Tuesday, February 28, 2017

Unironic Enthusiasm, YouTube, and Fandom: Why Nerdfighteria is Important

I've been struggling to describe to people why Nerdcon: Nerdfighteria mattered to me. And it wasn't the conference in particular that matters, although my experiences at the conference echoed my feelings about the community as a whole, but the fact that Nerdfighteria (the name for the community created by the vlogbrothers on YouTube) has deeply affected my life so far.
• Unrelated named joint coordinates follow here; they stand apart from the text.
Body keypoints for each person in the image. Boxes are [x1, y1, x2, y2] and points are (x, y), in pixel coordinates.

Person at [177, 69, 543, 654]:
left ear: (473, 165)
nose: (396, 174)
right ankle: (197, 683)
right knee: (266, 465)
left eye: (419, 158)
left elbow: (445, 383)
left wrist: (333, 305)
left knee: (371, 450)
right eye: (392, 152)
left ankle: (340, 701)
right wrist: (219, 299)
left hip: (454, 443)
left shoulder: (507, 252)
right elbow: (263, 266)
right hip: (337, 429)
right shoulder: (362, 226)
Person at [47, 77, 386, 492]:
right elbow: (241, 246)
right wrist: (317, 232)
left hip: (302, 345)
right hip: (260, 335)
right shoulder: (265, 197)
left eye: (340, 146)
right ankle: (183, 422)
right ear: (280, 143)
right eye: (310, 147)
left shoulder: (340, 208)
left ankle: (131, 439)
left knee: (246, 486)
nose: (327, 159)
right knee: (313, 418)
First, some basic information: John and Hank Green started their channel, the vlogbrothers, in 2007, each making videos so that they could communicate with one another. People started watching these videos and other channels were started because of them. Over the course of the last ten years, Hank and John have started numerous channels including How to Adult, SciShow, Crash Course, and Sexplanations. A community has formed around these videos, and this past weekend, approximately 4000 people gathered in Boston to celebrate this community. 
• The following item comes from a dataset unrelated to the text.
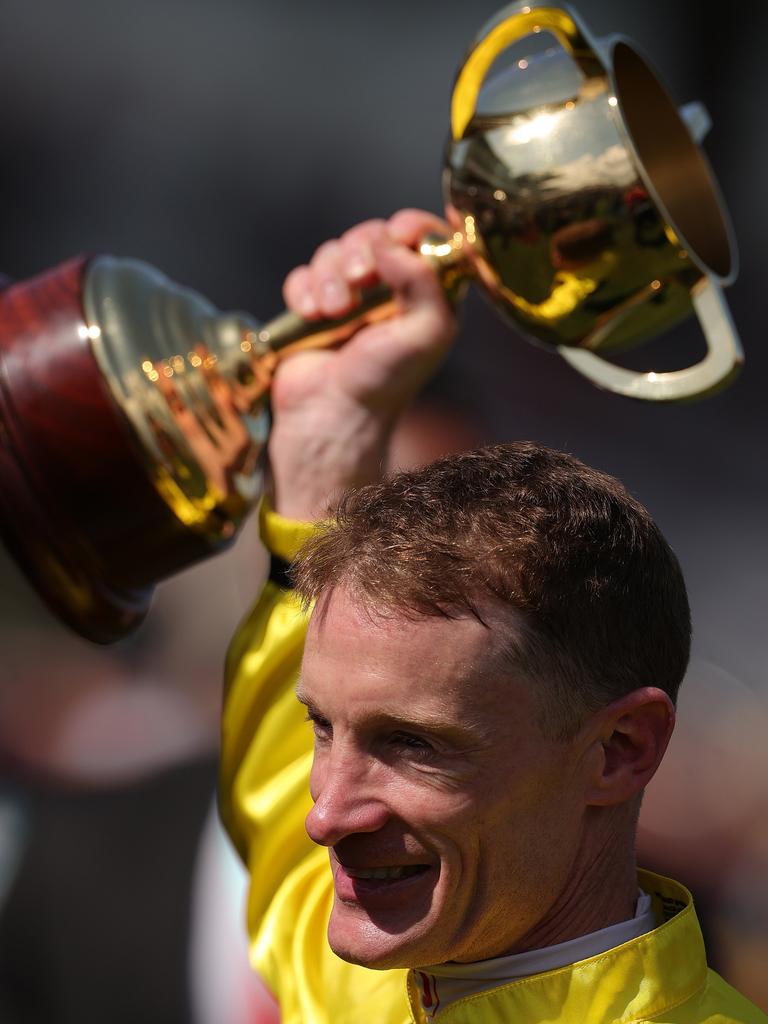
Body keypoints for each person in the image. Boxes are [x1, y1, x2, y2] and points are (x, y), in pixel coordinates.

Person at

Back to why it matters: One of my favorite John Green quotes is, " nerds like us are allowed to be unironically enthusiastic about stuff… Nerds are allowed to love stuff, like jump-up-and-down-in-the-chair-can’t-control-yourself love it. Hank, when people call people nerds, mostly what they’re saying is ‘you like stuff.’ Which is just not a good insult at all. Like, ‘you are too enthusiastic about the miracle of human consciousness." And this is why I am proud to be a nerd. Because this community woks the way it does, I am unafraid to love the things that I love and to talk excitedly about them to people who love them too, much to the mockery of the outside world. 

I was lonely in middle and high school, and as silly as it may sound to you, youtube gave me people to come home to. During the days of the Five Awesome Girls, Mondays were awesome because they meant a new video from Kristina Horner, who is actually the first YouTube creator that I started watching. For all of high school, I looked forward to Tuesdays and Fridays (or whatever days John and Hank were uploading at the time), and heck, I still do look forward to Tuesdays and Fridays. And when I am lonely, all of these people are right there inside of my computer to provide me with inspiration or comfort. 
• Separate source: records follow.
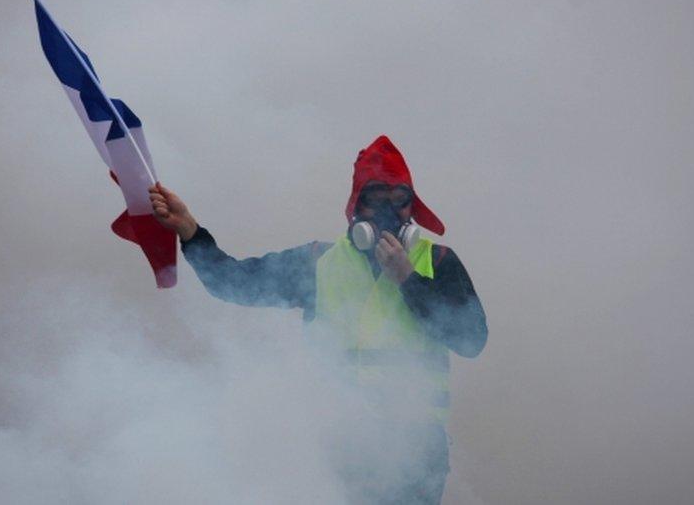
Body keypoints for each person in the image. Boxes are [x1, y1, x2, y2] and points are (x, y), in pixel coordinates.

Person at [149, 135, 487, 504]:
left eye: (399, 199)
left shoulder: (436, 262)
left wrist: (408, 279)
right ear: (356, 207)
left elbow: (471, 340)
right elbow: (233, 283)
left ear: (412, 208)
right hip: (342, 448)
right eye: (375, 198)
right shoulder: (317, 263)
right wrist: (190, 231)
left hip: (416, 452)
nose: (389, 211)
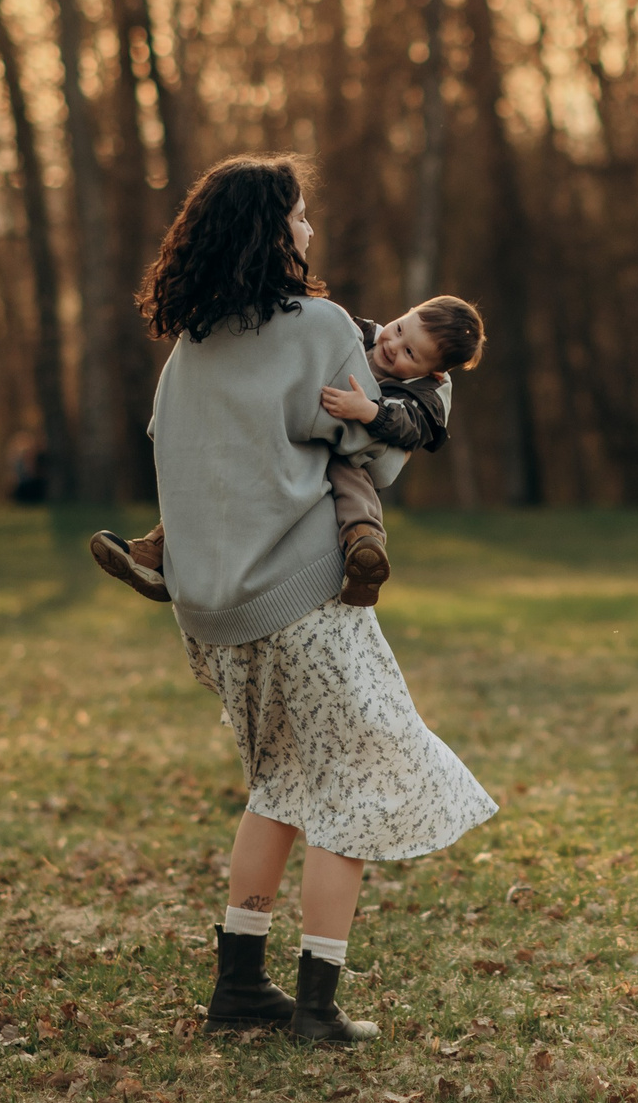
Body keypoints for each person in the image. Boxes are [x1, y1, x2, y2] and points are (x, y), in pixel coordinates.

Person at [129, 154, 495, 1046]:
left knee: (282, 783)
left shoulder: (192, 345)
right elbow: (376, 456)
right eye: (298, 216)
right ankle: (319, 1004)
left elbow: (171, 447)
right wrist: (432, 394)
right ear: (270, 231)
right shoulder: (322, 325)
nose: (310, 229)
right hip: (301, 606)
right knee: (358, 787)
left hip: (209, 615)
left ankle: (239, 987)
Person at [88, 296, 486, 609]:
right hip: (308, 432)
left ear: (433, 372)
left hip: (353, 456)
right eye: (399, 328)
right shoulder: (366, 333)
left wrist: (369, 411)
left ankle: (363, 549)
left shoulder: (429, 394)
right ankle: (159, 548)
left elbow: (412, 425)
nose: (392, 345)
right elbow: (322, 328)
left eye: (410, 353)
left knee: (351, 480)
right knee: (232, 467)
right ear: (405, 313)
There's too many little stories I could tell about why YouTube content and community matters to me. I could talk about how whenever I am feeling down about chronic pain, I rewatch John's video On Pain or that after the election, Rosianna's videos and Taylor's videos were what kept me going (everything will be hyperlinked so you can go check them out) or that the Project for Awesome is my favorite time of the year. I'm not just a fan. These things are deeply woven in with my identity (keep an eye out for a blog post about Harry Potter as a Sacred Text), and without them, I think I would be a boring person to be around. Hannah Hart's words at the Mental Health Panel this weekend made me feel like it was okay to not be okay. You may not understand, and most people probably won't, but that doesn't mean that this matters any less to me, and as much as we spent lots of time this weekend looking back at the past ten years, there is still so much more yet to come. 

1 comment:

  1. The Mental Health panel was the cornerstone of my weekend. Mike posted it on his youtube channel, and I've been sharing it with everyone. And what was really awesome was going from that panel to Live D&D. I wasn't ready to think or feel anything other than how I did when I arrived, and as my roommate enthusiastically introduced me to people he'd met at the tabletops, everyone was cool with it. I steadily uncoiled and shared in everyone else's enthusiasm (without feeling coerced), and then Mike sat down at the front of the room and participated in leading the next two hours of entertainment. I've been trying to put words to the whole thing, but it all just felt awesome, to me.